Threshold-Dependent Dominance in Tail Risk Approximation — Replication

Replication package for:

Agbeyegbe, T. D. (2026). Threshold-Dependent Dominance in Tail Risk Approximation. Econometrics (MDPI), forthcoming. https://doi.org/10.3390/econometrics1010000

The paper compares the fourth-order Edgeworth expansion and the four-cumulant saddlepoint approximation for tail-risk measurement in rare-disaster and heavy-tailed financial settings. It derives a closed-form admissibility envelope for the fourth-order Edgeworth density in the (γ₁, γ₂) plane, shows that 87.5% of 648 calibrated rare-disaster moment configurations fall outside it, and documents that Edgeworth's mean Expected-Shortfall error rises from 6.20% inside the envelope to 47.04% outside it, while the saddlepoint error stays near 13.64%.

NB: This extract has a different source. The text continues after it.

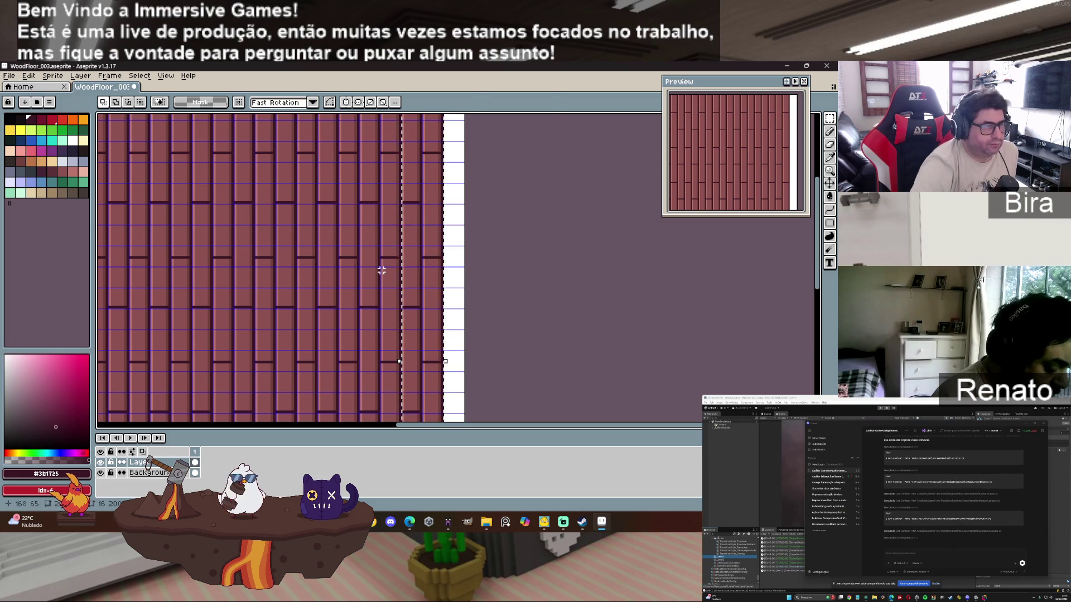
pyautogui.moveTo(424, 244); pyautogui.dragTo(463, 242)
pyautogui.scroll(1, 468, 246)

Running the notebook end-to-end reproduces every table (Tables 1–11), both manuscript figures, the three Supplementary Figures (S1–S3), and every headline statistic in the published version from a single deterministic pass. Notebook table numbering matches the manuscript one-to-one.

Path	Purpose
`EdgeworthSaddlepoint_replication.ipynb`	Main notebook. Builds the 648-cell rare-disaster grid; derives the Edgeworth validity envelope in closed form (Proposition 1); computes Edgeworth and saddlepoint tail probabilities and Expected Shortfall; runs the Student-t / Hansen skewed-t / GED / two-sided-jump / generalised-hyperbolic robustness sweeps; classifies rolling empirical moments against the envelope; computes the per-ticker kurtosis-exceedance and plug-in exceedance-error tables; assembles the criterion-dominance summary; runs the Monte Carlo validation; and emits all tables and figures.
`sample_data/sp500_returns.csv`	Frozen daily log-return panel (percent) for the S&P 500 and the XLE / XLF / XLK / XLV sector ETFs, 1990–2026 (retrieved 8 May 2026). Used by the empirical-anchoring section. See `sample_data/README.md`.
`sample_data/fetch_data.py`	Provenance: (re)creates the panel from Yahoo Finance via `yfinance` (executed with yfinance 0.2.66). Not needed for replication — the frozen CSV ships with the repo.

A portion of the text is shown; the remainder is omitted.